EXCERPT PROVIDED:
As a practising lawyer with no criminal convictions, no recorded blemish on his professional reputation and a commendable record of involvement in community activities, the appellant was entitled to the benefit of a full good character direction to the jury. Such a direction should have related both to his credibility as a witness and to the lack of any propensity to commit crimes of the kind charged against him. The credibility ingredient in this case was of particular importance, since the crucial issue for the jury's decision concerned the conversation between the appellant and Basdeo on 11 November 1999 (see para 5 above). The jury had to decide whether they believed Basdeo, a woman of admittedly bad character, or whether the appellant's account might be true.

MATERIAL PROVIDED:
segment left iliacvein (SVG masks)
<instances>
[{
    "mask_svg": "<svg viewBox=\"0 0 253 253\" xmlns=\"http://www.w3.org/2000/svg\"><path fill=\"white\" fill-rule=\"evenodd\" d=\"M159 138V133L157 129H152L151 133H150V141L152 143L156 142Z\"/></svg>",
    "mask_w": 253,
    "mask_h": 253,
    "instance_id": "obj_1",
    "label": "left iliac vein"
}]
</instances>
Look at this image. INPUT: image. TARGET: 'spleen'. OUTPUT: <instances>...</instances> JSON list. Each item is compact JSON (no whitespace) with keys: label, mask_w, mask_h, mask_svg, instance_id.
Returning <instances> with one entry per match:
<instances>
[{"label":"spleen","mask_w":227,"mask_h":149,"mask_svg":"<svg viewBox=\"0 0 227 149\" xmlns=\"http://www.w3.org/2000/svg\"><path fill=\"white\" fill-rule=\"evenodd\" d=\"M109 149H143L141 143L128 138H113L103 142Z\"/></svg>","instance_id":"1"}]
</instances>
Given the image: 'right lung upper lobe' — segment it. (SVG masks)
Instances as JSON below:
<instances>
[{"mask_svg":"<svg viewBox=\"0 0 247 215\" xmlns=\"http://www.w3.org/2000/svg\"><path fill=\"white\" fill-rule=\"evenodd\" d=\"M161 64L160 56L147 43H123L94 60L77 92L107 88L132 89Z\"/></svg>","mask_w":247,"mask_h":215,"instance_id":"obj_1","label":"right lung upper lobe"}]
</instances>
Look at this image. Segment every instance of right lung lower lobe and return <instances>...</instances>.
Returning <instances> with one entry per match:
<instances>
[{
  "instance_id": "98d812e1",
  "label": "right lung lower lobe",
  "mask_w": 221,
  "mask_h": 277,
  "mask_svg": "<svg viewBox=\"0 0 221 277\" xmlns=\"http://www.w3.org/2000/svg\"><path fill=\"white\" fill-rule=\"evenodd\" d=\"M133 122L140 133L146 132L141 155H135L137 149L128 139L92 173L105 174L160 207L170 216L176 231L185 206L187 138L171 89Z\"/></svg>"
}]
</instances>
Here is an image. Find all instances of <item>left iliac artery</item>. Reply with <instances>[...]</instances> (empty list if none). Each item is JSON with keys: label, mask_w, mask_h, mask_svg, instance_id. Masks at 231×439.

WRITTEN TASK A: Retype the court passage from "As a practising" up to and including "might be true.".
WRITTEN TASK B: Pick up the court passage on the appellant's good character direction after its final sentence and write what comes next.
The items have nothing to do with the court passage.

FINAL ANSWER A:
As a practising lawyer with no criminal convictions, no recorded blemish on his professional reputation and a commendable record of involvement in community activities, the appellant was entitled to the benefit of a full good character direction to the jury. Such a direction should have related both to his credibility as a witness and to the lack of any propensity to commit crimes of the kind charged against him. The credibility ingredient in this case was of particular importance, since the crucial issue for the jury's decision concerned the conversation between the appellant and Basdeo on 11 November 1999 (see para 5 above). The jury had to decide whether they believed Basdeo, a woman of admittedly bad character, or whether the appellant's account might be true.

FINAL ANSWER B:
In his summing-up to the jury, the trial judge summarised the appellant's evidence about his background and upbringing, referring to his sporting and cultural activities in his native district and reminding them that the appellant had never been convicted of any criminal offence. The judge then continued in this way:
The accused is saying to you that he is a person of good character and where in a trial, a criminal trial, an accused brings forward his good character, places it before you, you must deal with that issue in this way. I say two things. Where a person brings his good character into focus and is asking you to take my good character into consideration in considering what I have said, good character is not a defence to a criminal charge, it is no defence, neither is it a passport against guilt. It doesn't mean because you have good character you cannot be found guilty, or you cannot commit a crime, there is always a first time. But Members of the Jury, it is a factor that you must consider when you deal with the evidence of the accused. Take into consideration here is a person who has never committed any criminal offence, who has had a life in, involved in cultural activities and service to his community. And a person of, when you are considering his evidence the fact that a person is a person of unblemished record may mean that he is less likely than otherwise to commit this type of crime. That is how you use good character, that he is less likely than otherwise to commit this type of crime because of his hitherto good character.
It is clear and this has been conceded by the State that the judge's directions on good character were inadequate. He omitted to direct the jury on the impact of the appellant's good character on the question of his credibility. Although the trial judge told the jury that the fact of his good character was a factor to be considered when dealing with the evidence of the appellant, we do not think that was sufficient to bring home to the jury that his good character was to be taken into account when they were considering whether or not they could accept his evidence as truthful. Indeed the question whether the money obtained by the appellant from Basdeo was his fees or not turned essentially on his credibility and that of Basdeo and the police officer Lynette Bridgelal.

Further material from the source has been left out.